Walter Mondale Award
For Tax Hike Insistence

First Place

"We have this drug problem, we have an education problem in the country. All we keep doing is cutting the domestic budget because taxes aren't being asked for. When does it become necessary to start investing in our future by fixing these problems, and when you do decide it becomes necessary, won't it become necessary to raise taxes? And just isn't that a bald truth?" 
-- Lesley Stahl to OMB Director Richard Darman, July 23 Face the Nation.
Runners-up:

"If we don't find some way to raise new revenues, that means taxes, we're going to continue this self-deception, we're going to continue to add to the national deficit, we're going to continue to cause this country to head toward an economic abyss." 
-- Sam Donaldson on This Week, September 24.

"Returning from his foreign travels, George Bush came home to domestic economic realities today. To the stubborn budget deficit that most economists say will never be seriously reduced without the new taxes to which the President remains opposed." 
-- Reporter Mark Phillips on CBS Evening News, July 18.
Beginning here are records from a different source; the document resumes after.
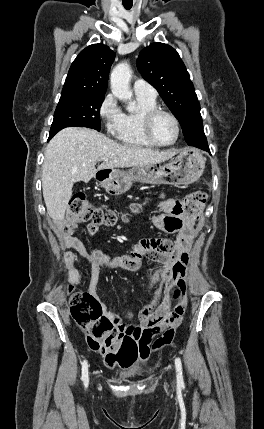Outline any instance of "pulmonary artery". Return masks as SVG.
I'll list each match as a JSON object with an SVG mask.
<instances>
[{
    "label": "pulmonary artery",
    "instance_id": "obj_1",
    "mask_svg": "<svg viewBox=\"0 0 264 429\" xmlns=\"http://www.w3.org/2000/svg\"><path fill=\"white\" fill-rule=\"evenodd\" d=\"M133 89L136 95L156 98V89L144 79H137L133 84Z\"/></svg>",
    "mask_w": 264,
    "mask_h": 429
}]
</instances>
"The borrow-and-spend policies that Ronald Reagan presided over have bequeathed to his chosen successor a downsized presidency devoid of the resources to address long neglected domestic problems. The Bush campaign strategists -- with the candidate's active complicity -- burdened the new President with an obdurate stance on taxes." 
-- Reporters Michael Duffy and Richard Hornik in Time, February 20.

 

Award For The Most Inane Comparison

First Place

"Thousands may have been gunned down in Beijing, but what about the millions of American kids whose lives are being ruined by an enormous failure of the country's educational system...We can and we should agonize about the dead students in Beijing, but we've got a much bigger problem here at home." 
-- John Chancellor's commentary on NBC Nightly News, June 20.


Runners-up:


"In a way, you might say that David Duke is the son of Willie Horton. Duke is more overt, of course, but he's really just pushing the same buttons and sending the same coded messages that the Horton ads did so effectively for the Bush campaign last year." 
-- Reporter Judd Rose on ABC's Prime Time Live, November 2.

"Will the military leaders there b embarrassed by this, will this be something like Kent State was for our military?" 
-- CBS reporter Eric Engberg referring to China on Nightwatch, June 7.

"Like North, Castro has always portrayed foreign policy as an endless struggle between darkness and light, and the Fidels and Ollies of the world desperately need each other. 'Great Satans,' observes Hunter, [of the Center for Strategic and International Studies] 'always come in pairs.'" 
-- U.S. News & World Report Senior Writer Steven Roberts, April 17.